The Office 365 PowerShell commands manage Office 365 level tasks such as user management, licenses, organization information, and core tenant level services:
- Connecting to Office 365 PowerShell is a simple three-step process where you install the required software, run the required software, and then connect to your Office 365 organization.
- You can save time by creating new Office 365 user accounts with a single PowerShell command. The only thing you need a pre-set .CSV (Excel) file.
14. Set the Retention Policy for Office 365
Microsoft gives you the option to set in-place archiving and in-place holders on specific pieces of information that meet search criteria defined in eDiscovery. The spectrum of options covers: Exchange, SharePoint, Skype, OneDrive, and Yammer.

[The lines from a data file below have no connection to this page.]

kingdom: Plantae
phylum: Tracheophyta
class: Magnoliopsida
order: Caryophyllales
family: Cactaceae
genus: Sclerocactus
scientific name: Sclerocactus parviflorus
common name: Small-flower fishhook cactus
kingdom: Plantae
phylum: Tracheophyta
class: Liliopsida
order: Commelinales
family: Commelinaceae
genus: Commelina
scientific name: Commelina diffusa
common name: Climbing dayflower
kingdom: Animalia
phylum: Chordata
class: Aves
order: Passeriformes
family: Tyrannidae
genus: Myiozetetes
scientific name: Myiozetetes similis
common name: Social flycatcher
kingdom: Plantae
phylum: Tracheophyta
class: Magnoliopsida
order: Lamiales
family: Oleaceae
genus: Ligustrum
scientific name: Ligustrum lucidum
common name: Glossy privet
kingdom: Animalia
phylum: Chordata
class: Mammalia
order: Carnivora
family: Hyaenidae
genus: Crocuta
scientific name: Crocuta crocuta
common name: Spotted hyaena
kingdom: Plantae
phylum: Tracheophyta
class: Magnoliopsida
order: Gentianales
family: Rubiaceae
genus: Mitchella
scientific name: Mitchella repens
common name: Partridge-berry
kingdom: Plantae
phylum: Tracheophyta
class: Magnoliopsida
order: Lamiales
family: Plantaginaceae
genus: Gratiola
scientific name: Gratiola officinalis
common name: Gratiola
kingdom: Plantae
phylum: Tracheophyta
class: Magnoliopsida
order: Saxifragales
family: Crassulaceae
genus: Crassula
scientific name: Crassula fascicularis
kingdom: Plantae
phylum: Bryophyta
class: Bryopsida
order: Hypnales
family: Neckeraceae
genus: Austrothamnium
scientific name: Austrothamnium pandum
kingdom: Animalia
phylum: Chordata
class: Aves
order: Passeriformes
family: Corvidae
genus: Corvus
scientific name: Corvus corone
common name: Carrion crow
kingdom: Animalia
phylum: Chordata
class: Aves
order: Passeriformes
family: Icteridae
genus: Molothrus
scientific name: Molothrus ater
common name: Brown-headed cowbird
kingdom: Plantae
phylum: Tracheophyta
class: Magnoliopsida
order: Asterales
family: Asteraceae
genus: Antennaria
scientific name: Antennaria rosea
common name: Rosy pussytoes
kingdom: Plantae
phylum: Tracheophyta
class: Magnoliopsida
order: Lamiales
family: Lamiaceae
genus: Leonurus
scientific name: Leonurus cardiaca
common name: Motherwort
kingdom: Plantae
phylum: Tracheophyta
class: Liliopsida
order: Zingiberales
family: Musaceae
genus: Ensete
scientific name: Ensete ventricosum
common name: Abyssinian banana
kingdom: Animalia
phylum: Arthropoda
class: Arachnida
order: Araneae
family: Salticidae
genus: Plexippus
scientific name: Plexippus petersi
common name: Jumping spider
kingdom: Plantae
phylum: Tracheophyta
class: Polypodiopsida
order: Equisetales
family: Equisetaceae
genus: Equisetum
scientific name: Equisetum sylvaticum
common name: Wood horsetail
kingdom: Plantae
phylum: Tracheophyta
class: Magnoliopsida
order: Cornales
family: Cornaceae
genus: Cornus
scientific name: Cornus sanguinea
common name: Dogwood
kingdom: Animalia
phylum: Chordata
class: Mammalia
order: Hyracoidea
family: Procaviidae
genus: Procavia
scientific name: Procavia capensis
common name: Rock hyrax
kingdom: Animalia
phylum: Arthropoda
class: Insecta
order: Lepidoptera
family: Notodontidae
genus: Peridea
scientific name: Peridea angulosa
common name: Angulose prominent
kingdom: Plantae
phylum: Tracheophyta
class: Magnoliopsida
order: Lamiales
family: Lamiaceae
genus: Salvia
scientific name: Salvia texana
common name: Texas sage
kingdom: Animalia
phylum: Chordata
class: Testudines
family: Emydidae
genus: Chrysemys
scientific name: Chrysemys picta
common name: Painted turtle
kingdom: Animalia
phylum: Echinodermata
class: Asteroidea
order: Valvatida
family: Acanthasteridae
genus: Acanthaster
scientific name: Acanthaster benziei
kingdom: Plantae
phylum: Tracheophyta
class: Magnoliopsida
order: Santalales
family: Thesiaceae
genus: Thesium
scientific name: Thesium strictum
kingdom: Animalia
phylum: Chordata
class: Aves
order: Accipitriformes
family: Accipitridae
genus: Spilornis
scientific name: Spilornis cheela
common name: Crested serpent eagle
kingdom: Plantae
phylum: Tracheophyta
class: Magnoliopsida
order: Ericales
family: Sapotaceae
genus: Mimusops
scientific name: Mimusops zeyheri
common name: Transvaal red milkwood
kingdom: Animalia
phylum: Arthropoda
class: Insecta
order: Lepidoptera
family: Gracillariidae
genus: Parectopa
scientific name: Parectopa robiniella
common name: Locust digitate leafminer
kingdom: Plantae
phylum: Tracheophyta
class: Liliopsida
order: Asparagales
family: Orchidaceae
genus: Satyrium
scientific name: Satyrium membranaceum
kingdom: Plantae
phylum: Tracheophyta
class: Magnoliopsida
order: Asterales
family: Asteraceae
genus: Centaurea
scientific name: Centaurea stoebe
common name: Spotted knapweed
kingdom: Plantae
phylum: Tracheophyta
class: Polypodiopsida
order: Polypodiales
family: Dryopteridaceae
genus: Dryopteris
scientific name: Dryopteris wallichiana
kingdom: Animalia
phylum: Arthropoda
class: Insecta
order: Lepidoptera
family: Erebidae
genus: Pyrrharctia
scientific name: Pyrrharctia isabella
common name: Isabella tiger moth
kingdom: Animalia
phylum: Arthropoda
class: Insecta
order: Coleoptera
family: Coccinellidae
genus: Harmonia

15. Specific Customers Are Asking for PowerApps
PowerApps allows you to manage organizational data by using either an app that you created or one created by someone else who has shared it with you. Apps run on mobile devices, or you can run them in a browser.
Microsoft launched PowerApps in 2015 and gradually added SharePoint integration capabilities – one of the most popular being the SharePoint list integration with PowerApps, which allows users to display all SharePoint data integrated within their apps.